The 5th annual Dixie Cup Charity Soccer Tournament will take place Sept. 17 at Smith Street Park, next to Mission Church. The first game starts at 11 a.m., featuring Flann O’Brien’s and the Squealing Pig. Other Mission Hill bars participating in the event are the Puddingstone Tavern, The Mission Bar & Grill, and The Penguin. The championship game will be held the same day at 3:30 p.m., which will be followed by prizes, raffles, and trophy presentations.

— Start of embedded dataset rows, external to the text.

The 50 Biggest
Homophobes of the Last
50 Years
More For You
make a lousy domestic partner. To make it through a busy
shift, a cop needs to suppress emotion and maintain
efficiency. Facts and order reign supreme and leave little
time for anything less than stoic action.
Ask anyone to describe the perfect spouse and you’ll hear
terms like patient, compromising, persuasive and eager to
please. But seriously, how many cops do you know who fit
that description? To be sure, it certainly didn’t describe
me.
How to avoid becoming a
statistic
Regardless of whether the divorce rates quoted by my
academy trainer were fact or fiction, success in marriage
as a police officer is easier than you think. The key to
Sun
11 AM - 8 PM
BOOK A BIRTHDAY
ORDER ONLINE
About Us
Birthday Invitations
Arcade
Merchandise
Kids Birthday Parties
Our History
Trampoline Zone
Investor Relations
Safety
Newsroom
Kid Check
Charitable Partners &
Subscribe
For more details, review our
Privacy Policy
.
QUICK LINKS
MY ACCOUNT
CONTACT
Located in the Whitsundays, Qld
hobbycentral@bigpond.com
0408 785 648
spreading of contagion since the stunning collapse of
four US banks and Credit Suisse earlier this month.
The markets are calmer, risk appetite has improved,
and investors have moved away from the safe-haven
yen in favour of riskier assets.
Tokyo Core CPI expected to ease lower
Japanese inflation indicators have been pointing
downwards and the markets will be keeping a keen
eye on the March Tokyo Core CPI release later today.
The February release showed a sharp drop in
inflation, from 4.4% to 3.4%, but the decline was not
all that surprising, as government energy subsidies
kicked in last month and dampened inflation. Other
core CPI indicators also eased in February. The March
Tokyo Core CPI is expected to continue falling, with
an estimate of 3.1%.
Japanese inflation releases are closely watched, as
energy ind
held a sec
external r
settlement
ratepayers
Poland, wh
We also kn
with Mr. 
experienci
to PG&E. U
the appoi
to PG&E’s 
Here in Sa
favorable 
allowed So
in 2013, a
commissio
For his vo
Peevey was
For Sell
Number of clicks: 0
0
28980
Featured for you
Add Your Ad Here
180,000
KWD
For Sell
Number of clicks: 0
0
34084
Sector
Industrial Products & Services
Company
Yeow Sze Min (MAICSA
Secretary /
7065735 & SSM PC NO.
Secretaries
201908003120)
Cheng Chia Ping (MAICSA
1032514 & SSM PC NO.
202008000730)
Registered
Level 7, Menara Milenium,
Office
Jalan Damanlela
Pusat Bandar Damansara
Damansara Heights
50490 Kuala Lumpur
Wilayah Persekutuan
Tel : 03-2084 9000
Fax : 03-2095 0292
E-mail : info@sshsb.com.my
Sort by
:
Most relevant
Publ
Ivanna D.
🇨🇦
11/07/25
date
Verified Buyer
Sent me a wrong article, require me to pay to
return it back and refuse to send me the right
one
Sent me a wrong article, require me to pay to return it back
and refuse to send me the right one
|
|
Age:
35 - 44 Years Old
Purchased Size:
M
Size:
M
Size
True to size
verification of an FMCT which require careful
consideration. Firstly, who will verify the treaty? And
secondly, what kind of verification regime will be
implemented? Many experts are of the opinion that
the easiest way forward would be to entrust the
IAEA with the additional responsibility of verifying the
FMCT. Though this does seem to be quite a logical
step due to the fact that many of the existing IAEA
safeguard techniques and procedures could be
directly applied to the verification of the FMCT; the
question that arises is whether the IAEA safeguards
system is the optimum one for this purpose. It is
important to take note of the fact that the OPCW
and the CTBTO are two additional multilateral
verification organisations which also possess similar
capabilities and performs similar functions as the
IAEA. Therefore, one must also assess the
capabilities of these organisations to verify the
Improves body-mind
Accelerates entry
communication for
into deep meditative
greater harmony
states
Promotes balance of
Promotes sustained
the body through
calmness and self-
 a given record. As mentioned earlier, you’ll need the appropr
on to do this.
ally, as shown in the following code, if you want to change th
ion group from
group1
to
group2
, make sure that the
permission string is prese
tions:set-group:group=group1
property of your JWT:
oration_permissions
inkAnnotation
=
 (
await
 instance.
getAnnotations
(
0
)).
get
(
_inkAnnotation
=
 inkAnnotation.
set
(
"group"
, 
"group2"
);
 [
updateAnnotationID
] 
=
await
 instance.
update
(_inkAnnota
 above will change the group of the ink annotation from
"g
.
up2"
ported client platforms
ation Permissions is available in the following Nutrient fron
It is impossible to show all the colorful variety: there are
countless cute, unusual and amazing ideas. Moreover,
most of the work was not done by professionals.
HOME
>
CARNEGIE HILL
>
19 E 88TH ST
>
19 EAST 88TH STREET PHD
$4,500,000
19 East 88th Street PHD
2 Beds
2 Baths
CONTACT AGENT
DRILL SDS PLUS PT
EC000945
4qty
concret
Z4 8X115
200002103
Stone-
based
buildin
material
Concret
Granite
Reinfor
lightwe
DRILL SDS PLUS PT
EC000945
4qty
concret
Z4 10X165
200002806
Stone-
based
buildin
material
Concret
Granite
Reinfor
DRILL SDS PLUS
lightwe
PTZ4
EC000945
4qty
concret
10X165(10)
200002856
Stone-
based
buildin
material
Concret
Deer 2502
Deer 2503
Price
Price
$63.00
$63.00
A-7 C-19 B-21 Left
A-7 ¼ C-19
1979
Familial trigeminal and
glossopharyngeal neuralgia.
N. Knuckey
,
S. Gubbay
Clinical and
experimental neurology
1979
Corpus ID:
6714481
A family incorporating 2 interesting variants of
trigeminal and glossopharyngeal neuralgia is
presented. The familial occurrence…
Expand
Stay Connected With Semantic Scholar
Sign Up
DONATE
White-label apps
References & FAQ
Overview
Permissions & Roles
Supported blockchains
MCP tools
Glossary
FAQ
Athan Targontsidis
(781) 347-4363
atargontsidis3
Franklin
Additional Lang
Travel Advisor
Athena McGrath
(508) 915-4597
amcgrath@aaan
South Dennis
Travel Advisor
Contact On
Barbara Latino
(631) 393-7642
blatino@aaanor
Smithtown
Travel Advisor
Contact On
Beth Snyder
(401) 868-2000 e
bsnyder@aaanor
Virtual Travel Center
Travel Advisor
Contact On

Condolences to the family of Anne Buckley, a beautiful woman who passed away last month. As a youngster I spent hours at the Buckley home on Hillside Street hanging out with Kevin Buckley, Davey Grogan, and the boys. Also, condolences go to the family of William “Red” Corcoran who passed away recently. Red is a Mission High graduate, class of 1952 when he was a terrific football player.
I had a great time last Saturday visiting my friend, Joe Conlon, from Mission Hill, who currently lives in Manchester, New Hampshire. Joe, who joined the military two days after graduating from Mission High School in 1960, is the recipient of the Silver Star Medal for his brave actions while in Da Nang, Vietnam. On Aug. 23, 1968 Conlon’s Special Forces Headquarters was attacked. As stated in the citation page, “Conlon displayed remarkable courage by running through the furious firefight to rescue fellow soldiers and he moved wounded soldiers to the medical area, while returning fire, thus saving countless American lives.” The citation also states that, “SSG Conlon unhesitatingly threw himself across a wounded man, protecting him from further injury.”
I was accompanied on the trip with Joe’s dear friends, Frank Pedersen, Frank Dwyer, and the lovely Susan Shearns. The five of us ate, drank, chatted, and laughed.
Happy 80th birthday to “Coach” Jim Dyer. Coach Dyer was the basketball coach at Mission High during the glory years in the early 1960s. I love Coach Dyer and I enjoy talking hoops with him at the Mission Hill Post. The coach celebrated his birthday with a limousine gambling trip to Twin River Casino in Rhode Island with friends.